- Instructions for the task
Could you retype exactly the lines running from the line with "footed bowl [319,239,360,284]" to the end of the data, both included, and nothing else?
------ Recorded data
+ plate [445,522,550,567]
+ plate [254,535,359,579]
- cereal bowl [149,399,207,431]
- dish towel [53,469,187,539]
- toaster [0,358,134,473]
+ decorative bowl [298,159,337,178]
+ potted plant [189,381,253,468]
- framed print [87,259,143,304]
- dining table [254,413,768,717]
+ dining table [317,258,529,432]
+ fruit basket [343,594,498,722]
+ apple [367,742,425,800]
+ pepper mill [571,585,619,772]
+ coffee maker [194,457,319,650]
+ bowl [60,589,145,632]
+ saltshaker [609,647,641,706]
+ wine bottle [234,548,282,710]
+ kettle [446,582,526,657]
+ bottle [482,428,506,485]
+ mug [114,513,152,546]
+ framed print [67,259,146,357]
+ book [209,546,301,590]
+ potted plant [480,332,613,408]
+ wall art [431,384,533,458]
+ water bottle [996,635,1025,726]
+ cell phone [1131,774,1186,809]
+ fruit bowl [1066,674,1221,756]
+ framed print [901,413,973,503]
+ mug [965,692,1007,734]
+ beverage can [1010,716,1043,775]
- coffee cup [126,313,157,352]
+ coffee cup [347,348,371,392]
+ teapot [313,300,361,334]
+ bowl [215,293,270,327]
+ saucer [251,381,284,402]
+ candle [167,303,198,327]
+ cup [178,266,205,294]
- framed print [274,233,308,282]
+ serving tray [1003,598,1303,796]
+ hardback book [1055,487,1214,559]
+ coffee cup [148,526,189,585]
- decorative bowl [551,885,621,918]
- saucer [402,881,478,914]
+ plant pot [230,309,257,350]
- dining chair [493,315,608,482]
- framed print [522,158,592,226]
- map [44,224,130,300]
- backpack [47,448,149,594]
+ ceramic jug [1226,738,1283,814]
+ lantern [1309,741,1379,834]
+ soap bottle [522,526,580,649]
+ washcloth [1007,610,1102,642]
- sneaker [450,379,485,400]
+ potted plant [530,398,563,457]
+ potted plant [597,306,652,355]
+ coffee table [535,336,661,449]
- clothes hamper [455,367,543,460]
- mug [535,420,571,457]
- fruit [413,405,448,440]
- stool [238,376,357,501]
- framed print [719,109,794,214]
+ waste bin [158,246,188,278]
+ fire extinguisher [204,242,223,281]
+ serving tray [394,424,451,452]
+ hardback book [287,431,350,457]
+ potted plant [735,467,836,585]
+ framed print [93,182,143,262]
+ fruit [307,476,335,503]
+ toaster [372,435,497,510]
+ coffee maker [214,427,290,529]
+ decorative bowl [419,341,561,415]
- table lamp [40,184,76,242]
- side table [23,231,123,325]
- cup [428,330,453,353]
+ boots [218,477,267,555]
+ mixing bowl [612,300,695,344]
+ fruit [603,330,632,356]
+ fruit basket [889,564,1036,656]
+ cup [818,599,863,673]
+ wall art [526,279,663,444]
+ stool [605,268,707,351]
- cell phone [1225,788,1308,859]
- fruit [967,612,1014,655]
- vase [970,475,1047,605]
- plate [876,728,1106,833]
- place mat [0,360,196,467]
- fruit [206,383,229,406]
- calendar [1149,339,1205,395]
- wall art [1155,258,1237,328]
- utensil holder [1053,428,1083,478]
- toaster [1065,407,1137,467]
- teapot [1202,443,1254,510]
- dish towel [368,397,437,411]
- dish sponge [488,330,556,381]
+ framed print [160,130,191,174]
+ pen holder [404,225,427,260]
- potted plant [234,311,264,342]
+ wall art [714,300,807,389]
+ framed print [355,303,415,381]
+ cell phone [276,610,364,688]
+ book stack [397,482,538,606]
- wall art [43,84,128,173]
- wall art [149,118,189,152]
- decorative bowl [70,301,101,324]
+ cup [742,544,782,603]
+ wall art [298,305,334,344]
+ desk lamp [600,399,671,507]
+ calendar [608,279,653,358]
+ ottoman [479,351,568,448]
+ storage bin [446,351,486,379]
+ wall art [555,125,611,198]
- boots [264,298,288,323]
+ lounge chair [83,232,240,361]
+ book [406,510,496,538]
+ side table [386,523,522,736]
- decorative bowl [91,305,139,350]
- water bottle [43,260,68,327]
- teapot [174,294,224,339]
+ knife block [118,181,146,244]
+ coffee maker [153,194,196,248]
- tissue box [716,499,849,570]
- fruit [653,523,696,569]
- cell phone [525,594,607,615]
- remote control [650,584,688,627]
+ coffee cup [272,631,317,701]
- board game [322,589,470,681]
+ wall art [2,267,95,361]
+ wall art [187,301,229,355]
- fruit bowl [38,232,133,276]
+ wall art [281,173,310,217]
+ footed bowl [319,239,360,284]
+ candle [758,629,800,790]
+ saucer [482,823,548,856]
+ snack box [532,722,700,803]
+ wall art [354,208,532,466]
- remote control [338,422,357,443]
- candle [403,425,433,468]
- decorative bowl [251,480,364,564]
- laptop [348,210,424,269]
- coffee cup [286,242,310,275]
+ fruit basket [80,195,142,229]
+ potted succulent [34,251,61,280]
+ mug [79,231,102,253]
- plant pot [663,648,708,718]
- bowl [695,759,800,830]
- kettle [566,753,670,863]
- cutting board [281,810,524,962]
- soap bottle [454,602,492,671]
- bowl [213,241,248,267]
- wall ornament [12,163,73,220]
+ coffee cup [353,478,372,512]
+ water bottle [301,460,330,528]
------------
- Response area
+ footed bowl [319,239,360,284]
+ candle [758,629,800,790]
+ saucer [482,823,548,856]
+ snack box [532,722,700,803]
+ wall art [354,208,532,466]
- remote control [338,422,357,443]
- candle [403,425,433,468]
- decorative bowl [251,480,364,564]
- laptop [348,210,424,269]
- coffee cup [286,242,310,275]
+ fruit basket [80,195,142,229]
+ potted succulent [34,251,61,280]
+ mug [79,231,102,253]
- plant pot [663,648,708,718]
- bowl [695,759,800,830]
- kettle [566,753,670,863]
- cutting board [281,810,524,962]
- soap bottle [454,602,492,671]
- bowl [213,241,248,267]
- wall ornament [12,163,73,220]
+ coffee cup [353,478,372,512]
+ water bottle [301,460,330,528]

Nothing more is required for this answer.